Si los que fueron depuestos eran odiosos, ciertamente no eran peligrosos fuera de sus países. En cambio, qué decir del califato vigente en Benghazi y de EI, cuyo bautismo de fuego tuvo lugar en Siria y ahora domina parte de Irak. Aquellos admitían las reglas de juego internacionales, al margen de las formas de administrar sus respectivos Estados. Estos, inversamente, recusan cualquier principio de negociación. La diferencia, en términos de la seguridad planetaria -que es cuanto importa- y no de la ética o de los cánones democráticos, resulta cualitativa.

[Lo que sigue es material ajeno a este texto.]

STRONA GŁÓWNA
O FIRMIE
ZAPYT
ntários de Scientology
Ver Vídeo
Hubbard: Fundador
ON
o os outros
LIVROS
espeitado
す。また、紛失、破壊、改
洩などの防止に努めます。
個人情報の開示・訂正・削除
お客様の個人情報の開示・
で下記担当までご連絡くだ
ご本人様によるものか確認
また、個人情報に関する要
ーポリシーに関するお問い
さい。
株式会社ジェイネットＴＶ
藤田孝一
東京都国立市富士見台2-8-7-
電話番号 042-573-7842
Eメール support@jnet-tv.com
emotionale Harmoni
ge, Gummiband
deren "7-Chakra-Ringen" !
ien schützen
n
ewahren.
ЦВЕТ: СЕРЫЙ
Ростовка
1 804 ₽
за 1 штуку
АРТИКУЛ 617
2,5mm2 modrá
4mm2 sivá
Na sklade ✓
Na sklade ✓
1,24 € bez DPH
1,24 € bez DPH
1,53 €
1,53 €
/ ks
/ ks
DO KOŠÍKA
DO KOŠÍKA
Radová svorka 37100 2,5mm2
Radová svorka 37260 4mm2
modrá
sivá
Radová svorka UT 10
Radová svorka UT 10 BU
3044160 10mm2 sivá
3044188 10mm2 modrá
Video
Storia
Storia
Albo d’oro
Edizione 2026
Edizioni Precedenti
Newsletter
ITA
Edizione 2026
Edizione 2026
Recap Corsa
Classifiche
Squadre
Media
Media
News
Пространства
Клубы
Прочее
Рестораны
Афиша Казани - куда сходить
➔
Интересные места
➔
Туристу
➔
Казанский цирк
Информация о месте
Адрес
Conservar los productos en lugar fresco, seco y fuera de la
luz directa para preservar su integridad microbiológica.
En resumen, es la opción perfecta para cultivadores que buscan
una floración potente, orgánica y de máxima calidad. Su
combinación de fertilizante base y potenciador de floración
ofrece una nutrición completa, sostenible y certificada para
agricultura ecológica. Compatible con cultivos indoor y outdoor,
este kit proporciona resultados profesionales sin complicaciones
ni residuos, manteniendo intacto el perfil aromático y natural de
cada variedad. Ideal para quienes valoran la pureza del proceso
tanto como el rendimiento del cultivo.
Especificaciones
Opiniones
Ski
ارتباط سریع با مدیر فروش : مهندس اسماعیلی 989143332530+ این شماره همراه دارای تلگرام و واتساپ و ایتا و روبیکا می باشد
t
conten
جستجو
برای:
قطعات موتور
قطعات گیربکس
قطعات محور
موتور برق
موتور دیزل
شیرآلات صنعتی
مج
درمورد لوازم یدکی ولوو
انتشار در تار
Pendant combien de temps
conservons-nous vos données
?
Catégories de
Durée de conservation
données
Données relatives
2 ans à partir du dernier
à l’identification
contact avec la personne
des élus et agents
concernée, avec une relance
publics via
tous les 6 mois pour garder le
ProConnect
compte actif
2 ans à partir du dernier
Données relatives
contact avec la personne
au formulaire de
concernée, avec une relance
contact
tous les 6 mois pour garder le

No hubo y seguramente no habrá -cuando menos a corto y mediano plazo- una "primavera árabe" erigida en torno de unos valores y unas instituciones ajenas a la idiosincrasia de esos pueblos. La disyuntiva, por lo tanto, aunque cueste aceptarla, no tiene nada que ver con la democracia (buena) y el autoritarismo (malo), sino con regímenes respetuosos del statu quo mundial -monárquicos, dictatoriales o, eventualmente, moderadamente pluralistas- y fuerzas fundamentalistas refractarias a ese orden. El rey de Arabia Saudita, el presidente sirio y su par egipcio están de un lado. Del otro, la infinidad de sectas que han convertido a Alá en una deidad sanguinaria y acarician la pretensión de aplicar la sharia a escala planetaria.